Médecins Sans Frontières yesterday released an internal review into the facts surrounding the US-led attacks into its Kunduz hospital which killed 12 charity staff.
The review concludes that the hospital was fully functioning at the time of the attacks, with surgeries ongoing, and that the GPS coordinates provided to all armed groups were accurate, with MSF teams in Kabul and New York making the “relevant contacts to alert the parties of to the conflict of the air strikes”.
It also concluded that that ‘no weapon’ policies were being implemented and respected, and that the charity had full control of the hospital at the time of the airstrike, with no armed combatants within the hospital compound or fighting in the direct vicinity.
Dr Joanne Liu, MSF international president, said: “Hospitals have protected status under the rules of war. And yet in the early hours of 3 October, the MSF hospital in Kunduz came under relentless and brutal aerial attack by US forces. Patients burned in their beds, medical staff were decapitated and lost limbs, and others were shot by the circling AC- 130 gunship while fleeing the burning building. At least 30 MSF staff and patients were killed.”
MSF has said that although it was treating patients from both sides, it “was not a ‘Taliban Base’”.

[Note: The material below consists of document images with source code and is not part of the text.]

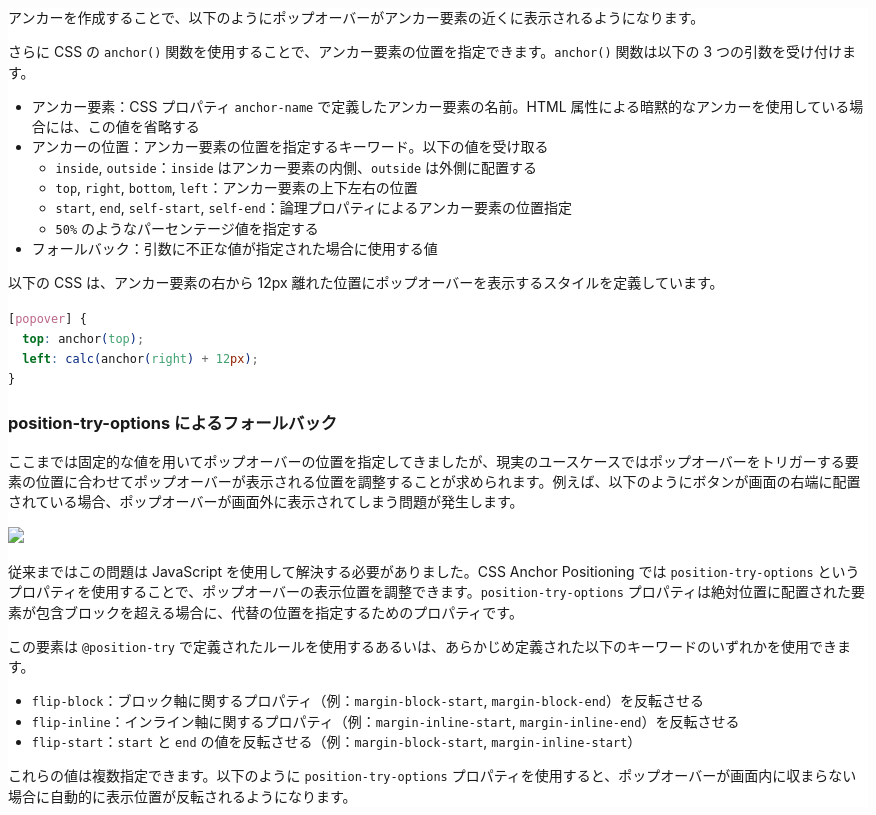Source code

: アンカーを作成することで、以下のようにポップオーバーがアンカー要素の近くに表示されるようになります。

<iframe height="300" style="width: 100%;" scrolling="no" title="Untitled" src="https://codepen.io/azukiazusa1/embed/WNWKvxO?default-tab=css%2Cresult" frameborder="no" loading="lazy" allowtransparency="true" allowfullscreen="true">
  See the Pen <a href="https://codepen.io/azukiazusa1/pen/WNWKvxO">
  Untitled</a> by azukiazusa1 (<a href="https://codepen.io/azukiazusa1">@azukiazusa1</a>)
  on <a href="https://codepen.io">CodePen</a>.
</iframe>

さらに CSS の `anchor()` 関数を使用することで、アンカー要素の位置を指定できます。`anchor()` 関数は以下の 3 つの引数を受け付けます。

- アンカー要素：CSS プロパティ `anchor-name` で定義したアンカー要素の名前。HTML 属性による暗黙的なアンカーを使用している場合には、この値を省略する
- アンカーの位置：アンカー要素の位置を指定するキーワード。以下の値を受け取る
  - `inside`, `outside`：`inside` はアンカー要素の内側、`outside` は外側に配置する
  - `top`, `right`, `bottom`, `left`：アンカー要素の上下左右の位置
  - `start`, `end`, `self-start`, `self-end`：論理プロパティによるアンカー要素の位置指定
  - `50%` のようなパーセンテージ値を指定する
- フォールバック：引数に不正な値が指定された場合に使用する値

以下の CSS は、アンカー要素の右から 12px 離れた位置にポップオーバーを表示するスタイルを定義しています。

```css
[popover] {
  top: anchor(top);
  left: calc(anchor(right) + 12px);
}
```

<iframe height="300" style="width: 100%;" scrolling="no" title="Untitled" src="https://codepen.io/azukiazusa1/embed/VwNBLpw?default-tab=css%2Cresult" frameborder="no" loading="lazy" allowtransparency="true" allowfullscreen="true">
  See the Pen <a href="https://codepen.io/azukiazusa1/pen/VwNBLpw">
  Untitled</a> by azukiazusa1 (<a href="https://codepen.io/azukiazusa1">@azukiazusa1</a>)
  on <a href="https://codepen.io">CodePen</a>.
</iframe>

### position-try-options によるフォールバック

ここまでは固定的な値を用いてポップオーバーの位置を指定してきましたが、現実のユースケースではポップオーバーをトリガーする要素の位置に合わせてポップオーバーが表示される位置を調整することが求められます。例えば、以下のようにボタンが画面の右端に配置されている場合、ポップオーバーが画面外に表示されてしまう問題が発生します。

![](https://images.ctfassets.net/in6v9lxmm5c8/5kOyVDGJhmLIr5jCVEB919/f86c697ec1487d8e6bf5815ae373f4ba/__________2024-04-13_16.55.38.png)

従来まではこの問題は JavaScript を使用して解決する必要がありました。CSS Anchor Positioning では `position-try-options` というプロパティを使用することで、ポップオーバーの表示位置を調整できます。`position-try-options` プロパティは絶対位置に配置された要素が包含ブロックを超える場合に、代替の位置を指定するためのプロパティです。

この要素は `@position-try` で定義されたルールを使用するあるいは、あらかじめ定義された以下のキーワードのいずれかを使用できます。

- `flip-block`：ブロック軸に関するプロパティ（例：`margin-block-start`, `margin-block-end`）を反転させる
- `flip-inline`：インライン軸に関するプロパティ（例：`margin-inline-start`, `margin-inline-end`）を反転させる
- `flip-start`：`start` と `end` の値を反転させる（例：`margin-block-start`, `margin-inline-start`）

これらの値は複数指定できます。以下のように `position-try-options` プロパティを使用すると、ポップオーバーが画面内に収まらない場合に自動的に表示位置が反転されるようになります。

The charity has reiterated its call for an independent investigation by the International Humanitarian Fact Finding Commission into the attacks on the hospital. It said that although the IHFFC has made itself available for an investigation, the United States and Afghan governments have yet to consent to the request.
Liu said: “Consenting to the IHFFC is a critical step in demonstrating a commitment to the Geneva Conventions. Today, we are handing over this internal report to both the public and the IHFFC.
“The attack on our hospital in Kunduz destroyed our ability to treat patients at a time when we were needed the most. We need a clear commitment that the act of providing medical care will never make us a target. We need to know whether the rules of war still apply.”
Christopher Stokes, MSF general director, said: “The view from inside the hospital is that this attack was conducted with a purpose to kill and destroy.
“But we don’t know why. We don’t have the view from the cockpit, nor what happened within the US and Afghan military chains of command.”